Lovingly sloven: sacrificing perfect for progress.
- Adam Clark
- Mar 21
- 4 min read
Updated: Mar 23

There is beauty in what appears to us as chaos. That is what I like about this picture. It’s an obstacle to beautiful things on the other side. That’s how I like to think of this one word, sloven. So, let’s get into it.
Advice is often a secondhand gift, no longer in use by the giver, and unwanted by the receiver. Let’s forget stoicism, Sisu, virtue… I am not a robotic machine doing all the right things. Perhaps I got off to the wrong foot with these first blog posts. They are not meant to be advice. My prior post are just reflections of parts of my life, and truth is, some parts of my life I would describe as… how do I say this: sloven.
Merriam Webster defines this word as: untidy, especially in personal appearance. Lazily, slipshod, in thought.
The word describes me well when it’s six a.m. and I’m lying on the sofa in sweats with a knit blue hat pulled over my eyes squeezing out five more minutes of sleep while my daughter eats breakfast. As much as I like to portray my thoughts as organized and sharp, they are better categorized as detached interdimensional wormholes to contrary ideas.
I used to feel a lot of guilt about this, shame even. Growing up catholic, there is a natural tendency to feel that anything less than perfect behavior is a failure of some sort, especially when no one is watching – because of course, God is watching, and so is Santa or one of his elves. Best not to be naughty.
I was in my twenties when I finally was able to reframe this whole problem. I still don’t always get it right, but now a man of forty, I am doing my best to embrace it. I will always have some messy parts of my life. I have learned to embrace them, see them as necessary even. And it begs the question, what’s the value in fixing them anyway?
In my business career, I was taught that it is better to leverage your strengths than fix the deficiencies. It applies to your team, your product, and yourself. I wasn’t sure I believed that, even though I taught it. After years of practice, I see there is truth here.
I work to reflect on positives, though I don’t always win. When I do win that battle with the mirror, it is most often because I’ve been spending time with my strengths and doing something positive with them rather than working to fix my faults.

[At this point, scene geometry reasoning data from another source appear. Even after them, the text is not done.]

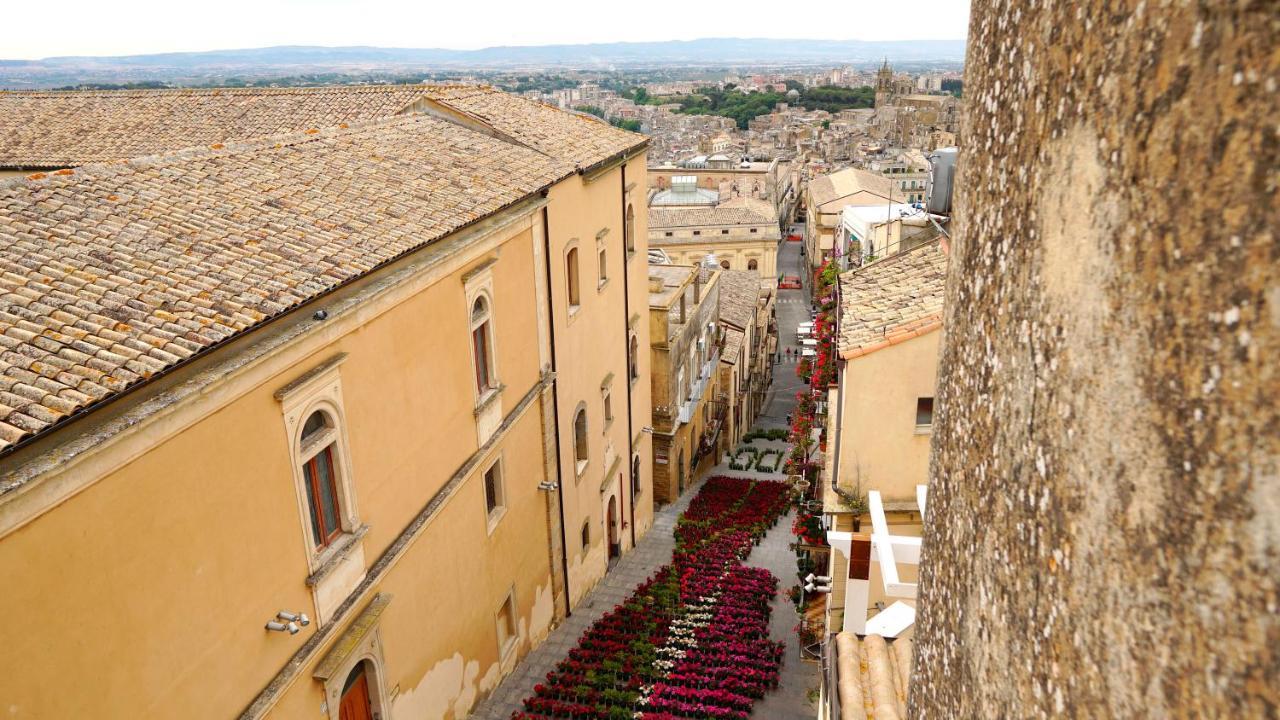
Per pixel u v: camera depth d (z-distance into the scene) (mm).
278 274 10828
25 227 9836
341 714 12320
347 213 13500
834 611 16156
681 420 34500
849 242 45062
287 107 23172
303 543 11008
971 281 4258
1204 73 2145
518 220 17609
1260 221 1958
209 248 10836
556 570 21875
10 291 8648
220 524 9336
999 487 3713
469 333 15859
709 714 17922
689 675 19328
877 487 14742
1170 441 2330
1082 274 2865
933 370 14008
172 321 9070
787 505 32406
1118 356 2611
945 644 4594
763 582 25016
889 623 10633
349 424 11938
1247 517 2027
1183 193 2250
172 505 8578
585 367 23281
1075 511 2908
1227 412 2090
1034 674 3268
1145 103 2436
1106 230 2686
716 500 34719
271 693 10305
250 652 10000
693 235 79688
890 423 14383
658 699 18375
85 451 7281
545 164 19938
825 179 89812
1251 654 2021
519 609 19531
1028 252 3396
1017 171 3543
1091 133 2793
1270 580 1958
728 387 46281
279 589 10516
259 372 9789
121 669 8016
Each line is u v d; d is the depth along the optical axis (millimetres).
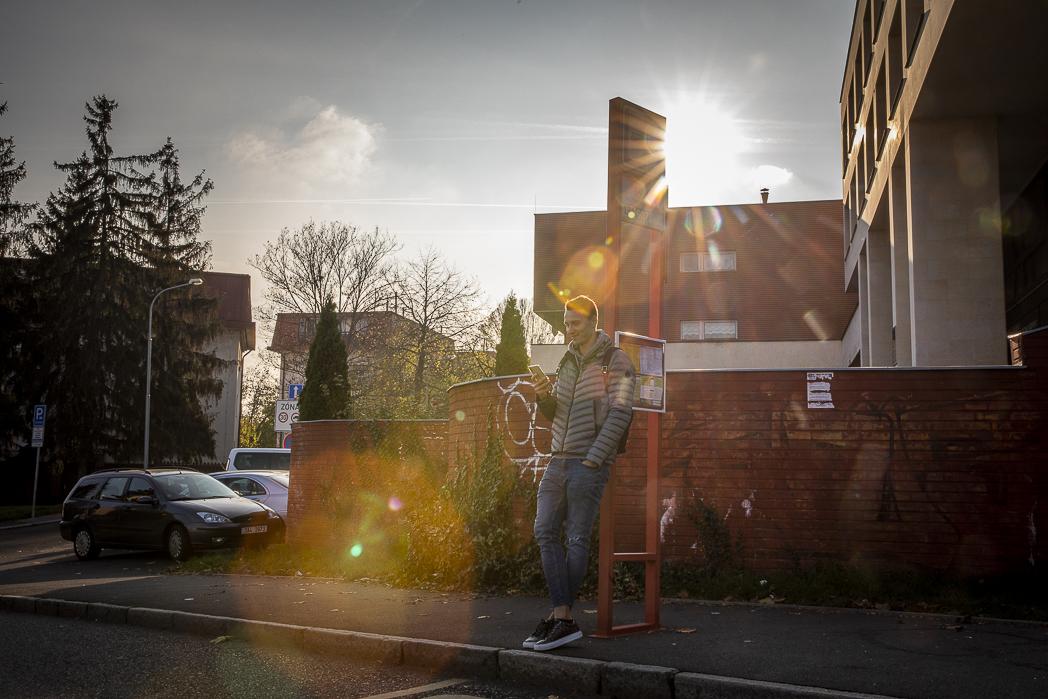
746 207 44969
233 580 11430
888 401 9117
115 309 40844
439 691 5484
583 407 6277
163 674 6133
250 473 21297
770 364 40125
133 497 17922
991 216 18625
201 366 44750
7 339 41312
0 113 40656
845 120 34125
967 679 4980
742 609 7805
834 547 9094
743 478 9430
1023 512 8641
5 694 5594
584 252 45375
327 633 6844
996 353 18359
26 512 34031
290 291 48312
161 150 44219
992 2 14297
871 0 25234
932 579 8539
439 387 45031
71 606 9289
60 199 41656
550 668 5602
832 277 43781
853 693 4672
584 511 6164
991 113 18688
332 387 21109
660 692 5145
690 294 44562
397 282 48062
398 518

When I look in the mirror and I don’t see what I want, I try to have some humility. I try to think of the word sloven, instead of something nastier. I like it, mostly because I think it’s a funny word. But also, I like to think there is some innocence about our failings. Like the boy who shows up to school with oily, matted hair, but scores perfectly on his math exam. It’s almost not his fault for being disheveled.
The first time I encountered the word sloven, I was in my mid-twenties and reading Joseph Heller’s Catch-22. I was infuriated that I did not know it and quickly pulled out my thesaurus, which I kept with me at the time, and made a note.
I liked the dark humor that Heller uses in Catch-22. His use of the word sloven is no exception. His slovenly described characters can’t help their untidiness, they are dealing with war, life and death, of course.
And so are we. We are grappling with existence. We are battling the wages of daily life. Of course it will get messy sometimes. I would argue, if it is too neat, we aren’t focused on big enough ideas and problems.
I especially like this notion when I am thinking about my creative work. The process of creativity is inherently messy. When I approach my creative work with a desire for perfection, it’s almost impossible to get started. When I give myself the freedom to make a mess, and the space to explore my wormhole thoughts, then it is much easier to produce. And that is most often the goal, to get started, to get over the hang ups of being neat and orderly all the time.
There will always be parts of me that enjoy making my bed every morning, keeping a tidy house, hitting the gym four days a week, and staying on task. There is virtue here. But when I am feeling stuck, I try to tell myself: Get started. Make a mess. Progress is better than perfection. Be sloven if it keeps you moving toward your aims. You can always come back and clean things up later. If I find myself bartering for minutes between tidy tasks and the untidy pursuit of my goals and passion, then there will always be parts of my life that are lovingly sloven.